Morgan Tsvangirai s'est dit "enthousiaste" de rentrer dans son pays alors qu'il arrivait samedi à l'aéroport international de Johannesburg pour prendre un avion vers Harare.
Le chef de l'opposition doit affronter le président Robert Mugabe au second tour de l'élection présidentielle, prévu le 27 juin.
Le chef du Mouvement pour le changement démocratique (MDC), arrivé officiellement en tête du premier tour du scrutin présidentiel des élections générales du 29 mars, plusieurs fois emprisonné et passé à tabac par la police, a annulé à la dernière minute son retour au Zimbabwe prévu le week-end dernier, en invoquant un complot.

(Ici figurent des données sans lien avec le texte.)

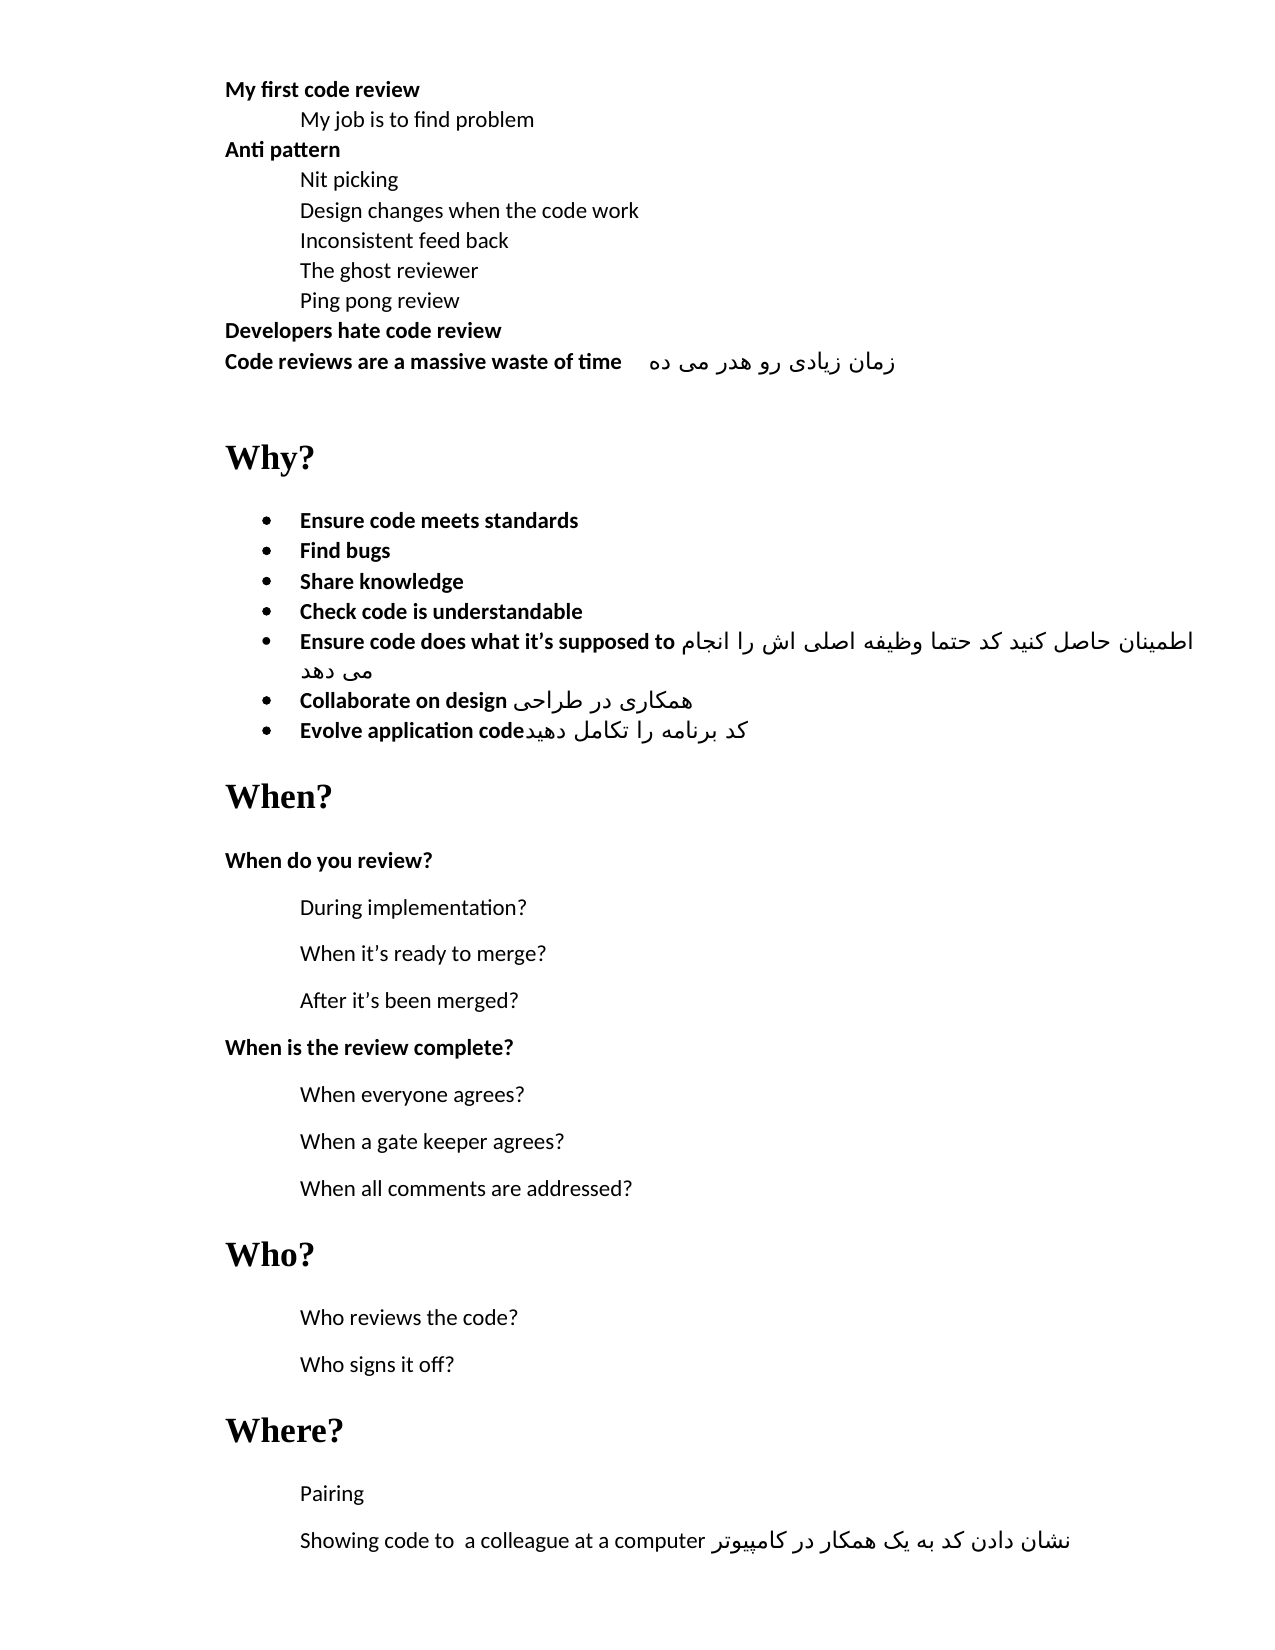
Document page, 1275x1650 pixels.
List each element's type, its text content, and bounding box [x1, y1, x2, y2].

La violence politique s'est accrue au Zimbabwe depuis les élections, à l'issue desquelles le parti de M. Mugabe, au pouvoir depuis 28 ans, a en outre perdu pour la première fois la majorité parlementaire au profit du MDC.
Douze militants de l'opposition zimbabwéenne ont été arrêtés par la police pour violence publique dans la ville de Mutare (est), frontalière du Mozambique, a rapporté vendredi la presse d'Etat.
Selon The Herald, les militants du MDC ont été interpellés en possession de haches, de chaînes et de cravaches qu'ils auraient utilisées pour effrayer les gens en circulant à bord de véhicules du parti. Le président zimbabwéen Robert Mugabe, 84 ans dont 28 au pouvoir, a accusé l'opposition de fomenter les violences qui se sont accrues depuis les élections générales du 29 mars.
Selon le représentant de l'Onu au Zimbabwe, la majorité des violences sont le fait de militants proMugabe contre des opposants, mais des membres du MDC sont aussi à blâmer. L'organisation de défense des droits de l'Homme Amnesty International et des associations locales ont accusé des milices progouvernementales d'être responsables des violences, visant à intimider les électeurs de l'opposition en vue du second tour.
Cette semaine, la police a également arrêté deux députés de l'opposition pour incitation à la violence publique. Un autre précédemment interpellé a depuis été remis en liberté sous caution.